What has been the most difficult since you arrived in Thailand? 

“Apart from the classic initial food intolerances and the tropical weather impact, the greatest difficulties I have faced so far were during the initial stress of my first month. I had to stay in a hotel and face numerous expenses. It was absolutely necessary to plan everything correctly to not be in trouble.”

What has been the best experience?

“It is difficult to define the best experience during my two (very intense) years abroad. Fortunately, I was able to live through several beautiful experiences. However, if I had to choose one I’d say the emotions and excitement I felt before my first class on my first day of teaching, which were invigorating.

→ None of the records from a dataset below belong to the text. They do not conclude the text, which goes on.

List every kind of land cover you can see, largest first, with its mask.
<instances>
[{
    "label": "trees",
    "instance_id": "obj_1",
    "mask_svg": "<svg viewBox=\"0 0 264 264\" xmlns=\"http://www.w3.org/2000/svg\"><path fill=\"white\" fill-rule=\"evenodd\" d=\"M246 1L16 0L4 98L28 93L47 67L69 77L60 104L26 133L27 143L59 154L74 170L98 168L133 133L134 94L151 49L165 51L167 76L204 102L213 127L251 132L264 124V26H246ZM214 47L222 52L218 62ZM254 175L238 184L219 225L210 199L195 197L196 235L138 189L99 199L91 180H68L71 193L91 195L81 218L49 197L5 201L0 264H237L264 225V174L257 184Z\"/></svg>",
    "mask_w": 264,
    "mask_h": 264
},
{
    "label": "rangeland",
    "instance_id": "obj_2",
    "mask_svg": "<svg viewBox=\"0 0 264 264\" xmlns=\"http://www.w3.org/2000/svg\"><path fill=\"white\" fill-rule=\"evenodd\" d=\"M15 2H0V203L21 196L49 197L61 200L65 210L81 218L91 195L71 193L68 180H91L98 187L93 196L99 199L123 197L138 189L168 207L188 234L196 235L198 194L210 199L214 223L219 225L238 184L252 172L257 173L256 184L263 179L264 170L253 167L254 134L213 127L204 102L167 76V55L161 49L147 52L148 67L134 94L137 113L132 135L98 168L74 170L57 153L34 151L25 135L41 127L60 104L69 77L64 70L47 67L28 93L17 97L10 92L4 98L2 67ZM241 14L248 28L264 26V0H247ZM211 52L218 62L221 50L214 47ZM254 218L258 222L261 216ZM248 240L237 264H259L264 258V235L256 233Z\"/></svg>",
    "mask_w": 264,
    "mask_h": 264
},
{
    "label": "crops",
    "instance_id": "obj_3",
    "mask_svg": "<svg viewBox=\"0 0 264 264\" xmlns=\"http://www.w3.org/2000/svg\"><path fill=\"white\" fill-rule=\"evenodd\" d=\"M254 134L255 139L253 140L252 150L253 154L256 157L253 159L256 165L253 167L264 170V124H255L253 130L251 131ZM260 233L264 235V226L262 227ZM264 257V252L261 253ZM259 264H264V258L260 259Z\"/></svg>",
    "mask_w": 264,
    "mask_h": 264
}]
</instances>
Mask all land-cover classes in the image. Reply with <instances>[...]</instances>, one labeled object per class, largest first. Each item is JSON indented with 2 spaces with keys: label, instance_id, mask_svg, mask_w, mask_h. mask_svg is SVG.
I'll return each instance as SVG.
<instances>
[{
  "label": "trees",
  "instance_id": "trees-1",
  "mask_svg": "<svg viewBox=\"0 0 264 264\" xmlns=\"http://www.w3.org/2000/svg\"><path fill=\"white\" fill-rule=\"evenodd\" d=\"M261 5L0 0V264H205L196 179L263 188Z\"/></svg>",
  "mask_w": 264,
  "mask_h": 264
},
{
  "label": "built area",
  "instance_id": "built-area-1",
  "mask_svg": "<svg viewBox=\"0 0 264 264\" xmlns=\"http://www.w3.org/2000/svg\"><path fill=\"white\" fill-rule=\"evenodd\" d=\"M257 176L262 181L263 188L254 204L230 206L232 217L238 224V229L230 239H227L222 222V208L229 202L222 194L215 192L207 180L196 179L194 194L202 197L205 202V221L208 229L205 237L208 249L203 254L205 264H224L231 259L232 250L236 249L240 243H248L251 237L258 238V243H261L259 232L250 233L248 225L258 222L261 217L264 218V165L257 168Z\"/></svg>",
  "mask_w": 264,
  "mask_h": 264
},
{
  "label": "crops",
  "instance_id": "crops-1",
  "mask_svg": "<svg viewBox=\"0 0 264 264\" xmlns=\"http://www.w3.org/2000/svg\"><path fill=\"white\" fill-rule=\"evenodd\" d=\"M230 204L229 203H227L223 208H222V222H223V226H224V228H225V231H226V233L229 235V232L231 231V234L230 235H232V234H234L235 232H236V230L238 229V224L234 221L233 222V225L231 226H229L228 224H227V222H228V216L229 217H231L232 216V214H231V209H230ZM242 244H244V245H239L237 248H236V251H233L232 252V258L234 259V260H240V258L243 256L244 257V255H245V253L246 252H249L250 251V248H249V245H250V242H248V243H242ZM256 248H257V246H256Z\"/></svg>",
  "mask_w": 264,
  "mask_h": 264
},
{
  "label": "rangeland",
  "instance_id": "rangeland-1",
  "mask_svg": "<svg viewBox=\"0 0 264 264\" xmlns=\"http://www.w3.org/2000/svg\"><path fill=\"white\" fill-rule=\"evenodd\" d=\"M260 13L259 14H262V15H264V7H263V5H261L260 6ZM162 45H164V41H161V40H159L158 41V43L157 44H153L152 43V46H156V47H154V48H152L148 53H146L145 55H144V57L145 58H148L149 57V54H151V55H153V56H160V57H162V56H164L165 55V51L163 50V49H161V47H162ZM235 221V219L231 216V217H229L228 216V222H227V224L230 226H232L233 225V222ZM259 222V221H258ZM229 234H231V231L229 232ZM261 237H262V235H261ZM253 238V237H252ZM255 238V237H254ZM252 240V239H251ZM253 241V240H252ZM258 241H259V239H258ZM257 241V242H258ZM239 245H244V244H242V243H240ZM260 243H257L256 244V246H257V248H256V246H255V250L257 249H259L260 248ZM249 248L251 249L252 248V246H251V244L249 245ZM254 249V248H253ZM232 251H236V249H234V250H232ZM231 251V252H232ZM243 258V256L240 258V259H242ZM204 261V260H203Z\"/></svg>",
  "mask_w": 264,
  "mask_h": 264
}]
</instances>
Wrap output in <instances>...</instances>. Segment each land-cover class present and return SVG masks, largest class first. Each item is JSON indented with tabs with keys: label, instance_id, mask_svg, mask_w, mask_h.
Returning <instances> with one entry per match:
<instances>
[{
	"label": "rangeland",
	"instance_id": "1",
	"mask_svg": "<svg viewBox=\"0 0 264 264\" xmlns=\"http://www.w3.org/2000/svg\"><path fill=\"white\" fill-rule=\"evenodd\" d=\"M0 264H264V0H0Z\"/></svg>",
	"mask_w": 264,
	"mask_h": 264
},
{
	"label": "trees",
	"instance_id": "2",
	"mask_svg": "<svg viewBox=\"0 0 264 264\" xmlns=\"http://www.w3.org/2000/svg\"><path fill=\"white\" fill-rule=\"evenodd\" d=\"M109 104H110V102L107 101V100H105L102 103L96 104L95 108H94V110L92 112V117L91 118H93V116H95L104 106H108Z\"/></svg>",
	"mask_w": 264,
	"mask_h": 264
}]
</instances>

I felt a renewed strength within myself. For the first time, I could finally spread my knowledge. I loved the idea of perhaps having contributed to the success of the future aspirations of the most enterprising students.”

teaching abroad

How do you feel about the culture so far? Do you feel like you have immersed yourself into the culture?

“I believe that I will never cease to immerse myself in this exciting and profoundly different culture. I have new emotions every day experiencing it. The linguistic aspect always remains the most arduous goal to achieve. The Thai language consists of 44 basic consonants that represent 21 distinct consonant sounds. Thai is a tonal language with five tones (and the tones matter!). The tone of a syllable is determined by a combination of the class of consonant, the type of syllable (open or closed), the tone marker and the length of the vowel. As for the social aspect, I must say that it is very easy to make good friends with the Thai people. It is impossible to stop discovering and understanding new life behaviors and habits of these smiling and carefree people.”

A New Life in Asia Because of an International Job

Diego enjoys his international job in education. His new life in Asia has brought him joy both professionally and personally. He explained some of the differences in the school calendar that impact his life. However, overall, he feels very pleased with his life and job abroad.

Thailand has a school calendar unique from the Western part of the globe. They begin their school year in May and finish in April. They have two breaks over the months of October and April. Diego goes back to Italy in October each year. He works for a government school, which is Buddhist. This means that he typically works through the month of December. He does not get the Christmas holiday off if the school is Buddhist. Some schools in Thailand give the holiday off, however, it depends on the school and its religious orientation. Regardless, Diegos’s school gets December 31 and January 1 off for a holiday.